__What you are asked to do__
Of the entries below, return exactly those lines that fall between the one containing "## 如果想看本地index.html" and the one containing "- 此為大致定檔版本，如需自行修改圖檔及專案，請用 ***vue_Chatbot_picChange***", the two end lines included.

__The data__
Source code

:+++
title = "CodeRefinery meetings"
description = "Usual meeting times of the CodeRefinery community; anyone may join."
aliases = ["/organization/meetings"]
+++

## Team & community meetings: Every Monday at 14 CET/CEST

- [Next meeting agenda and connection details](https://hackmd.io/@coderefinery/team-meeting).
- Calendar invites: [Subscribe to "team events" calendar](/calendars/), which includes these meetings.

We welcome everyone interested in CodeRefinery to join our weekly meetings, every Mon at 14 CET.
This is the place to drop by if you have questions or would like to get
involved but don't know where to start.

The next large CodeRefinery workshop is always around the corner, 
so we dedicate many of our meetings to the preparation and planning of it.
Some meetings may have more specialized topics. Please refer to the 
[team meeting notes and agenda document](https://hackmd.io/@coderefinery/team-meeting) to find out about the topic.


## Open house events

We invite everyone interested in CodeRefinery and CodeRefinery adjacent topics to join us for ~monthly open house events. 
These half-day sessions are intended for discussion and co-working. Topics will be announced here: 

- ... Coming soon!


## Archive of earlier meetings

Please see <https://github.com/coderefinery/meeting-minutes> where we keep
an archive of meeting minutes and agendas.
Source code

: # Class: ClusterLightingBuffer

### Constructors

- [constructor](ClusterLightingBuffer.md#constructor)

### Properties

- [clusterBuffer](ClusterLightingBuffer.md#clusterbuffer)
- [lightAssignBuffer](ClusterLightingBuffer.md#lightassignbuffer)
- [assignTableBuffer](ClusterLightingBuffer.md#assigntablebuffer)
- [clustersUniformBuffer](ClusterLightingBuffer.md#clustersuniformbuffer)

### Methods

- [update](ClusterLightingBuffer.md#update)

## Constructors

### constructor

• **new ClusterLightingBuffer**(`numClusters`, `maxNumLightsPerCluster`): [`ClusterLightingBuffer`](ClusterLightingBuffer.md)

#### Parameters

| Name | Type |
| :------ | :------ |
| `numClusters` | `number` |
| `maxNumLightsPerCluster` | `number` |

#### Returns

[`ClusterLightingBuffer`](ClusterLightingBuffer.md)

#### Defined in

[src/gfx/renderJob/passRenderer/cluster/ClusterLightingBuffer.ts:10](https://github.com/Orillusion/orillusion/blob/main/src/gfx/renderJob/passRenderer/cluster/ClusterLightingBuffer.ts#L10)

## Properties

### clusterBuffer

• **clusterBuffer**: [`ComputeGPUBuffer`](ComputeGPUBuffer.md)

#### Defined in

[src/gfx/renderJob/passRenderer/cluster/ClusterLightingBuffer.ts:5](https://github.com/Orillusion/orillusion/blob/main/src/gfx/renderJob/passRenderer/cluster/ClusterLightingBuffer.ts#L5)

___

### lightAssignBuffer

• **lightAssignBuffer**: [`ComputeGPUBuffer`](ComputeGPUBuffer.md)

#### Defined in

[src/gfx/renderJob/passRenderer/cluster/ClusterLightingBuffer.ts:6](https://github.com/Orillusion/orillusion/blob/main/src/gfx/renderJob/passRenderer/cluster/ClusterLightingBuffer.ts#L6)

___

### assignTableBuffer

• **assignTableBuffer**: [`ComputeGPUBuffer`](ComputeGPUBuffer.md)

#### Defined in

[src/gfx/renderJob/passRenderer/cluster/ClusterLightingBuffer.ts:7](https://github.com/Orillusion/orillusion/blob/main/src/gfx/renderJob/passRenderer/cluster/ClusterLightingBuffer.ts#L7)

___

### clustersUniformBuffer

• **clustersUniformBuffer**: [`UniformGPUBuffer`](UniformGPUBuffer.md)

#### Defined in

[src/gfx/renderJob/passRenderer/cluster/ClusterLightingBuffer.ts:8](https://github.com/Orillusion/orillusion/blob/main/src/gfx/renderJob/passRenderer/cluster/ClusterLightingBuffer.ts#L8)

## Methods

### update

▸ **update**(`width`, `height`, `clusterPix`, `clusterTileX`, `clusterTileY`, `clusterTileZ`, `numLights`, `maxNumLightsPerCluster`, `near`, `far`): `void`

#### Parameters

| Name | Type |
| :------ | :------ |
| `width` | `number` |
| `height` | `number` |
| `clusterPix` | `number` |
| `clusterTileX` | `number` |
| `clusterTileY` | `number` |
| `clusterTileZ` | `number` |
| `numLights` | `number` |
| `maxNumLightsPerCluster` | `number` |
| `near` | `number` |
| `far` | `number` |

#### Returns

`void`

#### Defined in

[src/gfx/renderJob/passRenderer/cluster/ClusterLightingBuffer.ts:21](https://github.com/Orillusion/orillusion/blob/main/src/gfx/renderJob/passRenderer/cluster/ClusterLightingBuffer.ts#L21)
==
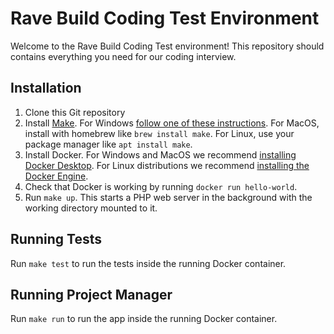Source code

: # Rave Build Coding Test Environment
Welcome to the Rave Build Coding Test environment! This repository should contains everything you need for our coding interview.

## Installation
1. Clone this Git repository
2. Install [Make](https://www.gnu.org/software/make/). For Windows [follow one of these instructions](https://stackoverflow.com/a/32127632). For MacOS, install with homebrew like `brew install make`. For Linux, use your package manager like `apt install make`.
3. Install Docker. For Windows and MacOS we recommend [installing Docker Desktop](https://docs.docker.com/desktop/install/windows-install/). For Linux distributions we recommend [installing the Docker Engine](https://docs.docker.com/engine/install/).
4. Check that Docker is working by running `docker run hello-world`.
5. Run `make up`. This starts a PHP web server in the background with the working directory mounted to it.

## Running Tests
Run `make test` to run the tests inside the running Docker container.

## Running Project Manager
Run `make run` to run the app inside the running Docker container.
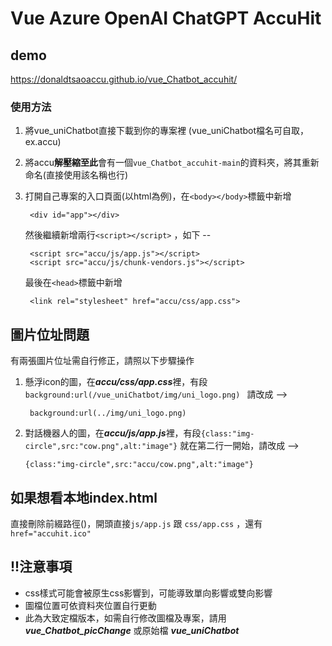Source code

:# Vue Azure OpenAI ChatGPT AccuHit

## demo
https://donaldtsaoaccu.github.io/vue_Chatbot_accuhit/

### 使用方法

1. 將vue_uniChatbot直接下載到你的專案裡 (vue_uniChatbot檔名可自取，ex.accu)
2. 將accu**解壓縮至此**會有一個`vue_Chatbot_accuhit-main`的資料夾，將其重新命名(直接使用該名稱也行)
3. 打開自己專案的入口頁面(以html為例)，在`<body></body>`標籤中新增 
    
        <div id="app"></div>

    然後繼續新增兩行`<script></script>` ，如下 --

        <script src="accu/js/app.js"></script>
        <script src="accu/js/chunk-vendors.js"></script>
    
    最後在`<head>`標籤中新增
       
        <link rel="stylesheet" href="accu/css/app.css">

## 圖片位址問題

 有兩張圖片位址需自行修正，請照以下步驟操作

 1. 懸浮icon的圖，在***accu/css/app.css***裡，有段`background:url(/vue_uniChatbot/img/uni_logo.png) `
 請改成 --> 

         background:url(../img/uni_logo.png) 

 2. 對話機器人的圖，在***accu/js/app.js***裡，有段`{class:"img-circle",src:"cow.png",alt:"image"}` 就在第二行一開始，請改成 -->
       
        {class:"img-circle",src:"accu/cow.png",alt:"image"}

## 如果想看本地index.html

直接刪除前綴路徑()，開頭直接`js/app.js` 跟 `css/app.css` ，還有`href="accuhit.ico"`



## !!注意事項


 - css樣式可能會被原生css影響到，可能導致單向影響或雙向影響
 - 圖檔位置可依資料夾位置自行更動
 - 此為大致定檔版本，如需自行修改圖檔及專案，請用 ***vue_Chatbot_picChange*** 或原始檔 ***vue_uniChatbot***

__Answer area__
## 如果想看本地index.html

直接刪除前綴路徑()，開頭直接`js/app.js` 跟 `css/app.css` ，還有`href="accuhit.ico"`



## !!注意事項


 - css樣式可能會被原生css影響到，可能導致單向影響或雙向影響
 - 圖檔位置可依資料夾位置自行更動
 - 此為大致定檔版本，如需自行修改圖檔及專案，請用 ***vue_Chatbot_picChange*** 或原始檔 ***vue_uniChatbot***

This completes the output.